Note that the development of children will be show in a data perspective in a U-shape, look at the following graph.
The chart on the left shows an infant’s cumulative vocabulary growth as he ages. We can see from the figure that the growth of vocabulary is not a straight line, but a step-like curve, which shows that the growth rate of infant vocabulary is significantly different in different time periods. The picture on the right represents the U-shaped development phenomenon in language acquisition. This refers to a typical phenomenon when children acquire certain grammatical structures during the language learning process, especially when children learn a second language.
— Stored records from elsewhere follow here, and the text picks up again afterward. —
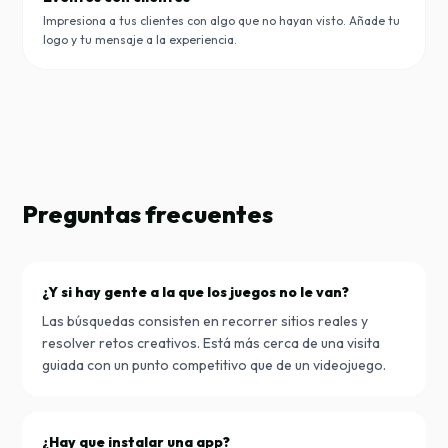
Impresiona a tus clientes con algo que no hayan visto. Añade tu
logo y tu mensaje a la experiencia.
Preguntas frecuentes
¿Y si hay gente a la que los juegos no le van?
Las búsquedas consisten en recorrer sitios reales y
resolver retos creativos. Está más cerca de una visita
guiada con un punto competitivo que de un videojuego.
¿Hay que instalar una app?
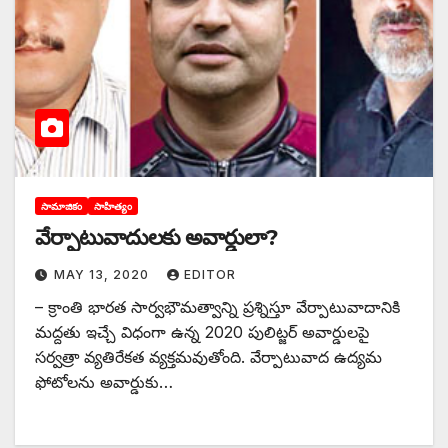
సామాజికం
సాహిత్యం
వేర్పాటువాదులకు అవార్డులా?
MAY 13, 2020
EDITOR
– క్రాంతి భారత సార్వభౌమత్వాన్ని ప్రశ్నిస్తూ వేర్పాటువాదానికి
మద్దతు ఇచ్చే విధంగా ఉన్న 2020 పులిట్జర్‌ అవార్డులపై
సర్వత్రా వ్యతిరేకత వ్యక్తమవుతోంది. వేర్పాటువాద ఉద్యమ
ఫోటోలను అవార్డుకు…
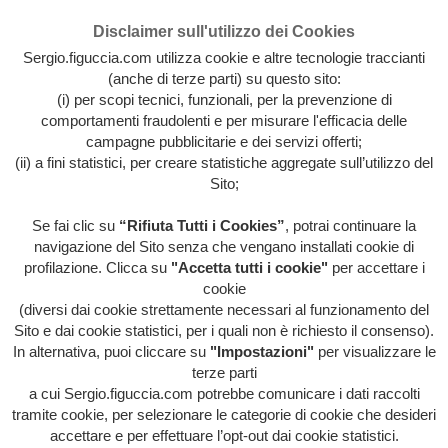
Disclaimer sull'utilizzo dei Cookies
Sergio.figuccia.com utilizza cookie e altre tecnologie traccianti
(anche di terze parti) su questo sito:
(i) per scopi tecnici, funzionali, per la prevenzione di
comportamenti fraudolenti e per misurare l'efficacia delle
campagne pubblicitarie e dei servizi offerti;
(ii) a fini statistici, per creare statistiche aggregate sull’utilizzo del
Sito;
Se fai clic su
“Rifiuta Tutti i Cookies”
, potrai continuare la
Archivio intera attività artistica di Sergio Figuccia & Opinionismo
navigazione del Sito senza che vengano installati cookie di
personale
profilazione. Clicca su
"Accetta tutti i cookie"
per accettare i
MENU
cookie
(diversi dai cookie strettamente necessari al funzionamento del
Sito e dai cookie statistici, per i quali non è richiesto il consenso).
In alternativa, puoi cliccare su
"Impostazioni"
per visualizzare le
HOME
/
EVIDENZA
/
HOME
/
IL POTERE DA
terze parti
POTARE
/
ITALIA ITALIA ITALIA
/
QUESTA FOLLE
SOCIETÀ
/
VOCI DALL'INTERNO
/
LA DEGENERAZIONE
a cui Sergio.figuccia.com potrebbe comunicare i dati raccolti
DI UNA GENERAZIONE
tramite cookie, per selezionare le categorie di cookie che desideri
accettare e per effettuare l’opt-out dai cookie statistici.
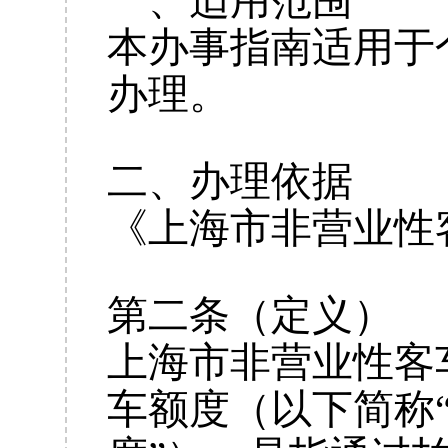
一、适用范围
本办事指南适用于
办理。
二、办理依据
《上海市非营业性
第二条（定义）
上海市非营业性客
车额度（以下简称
At first, children may intuitively use the correct form (for example, using the past tense of the irregular verb “spoke”). Then as time goes by and the rules of grammar are learned, they may overgeneralize the rules, mistakenly creating forms like “spoken” (this is wrong because they are trying to apply the past tense construction of regular verbs to something other than regular verbs). Eventually, with more learning and revision, they will use the correct form again (using “spoke” again). This process presents a U-shaped curve, from correct to incorrect, and then to correct again.
Online, Open Ended, Cumulative
This part emphasizes the importance of online learning, which means that learning is an ongoing process that can occur at any time. Furthermore, cumulative learning means that knowledge and experience are gradually accumulated, resulting in a deeper and richer understanding. This learning style also spans different modes of perception and cognitive domains, promoting cognitive enlightenment and development.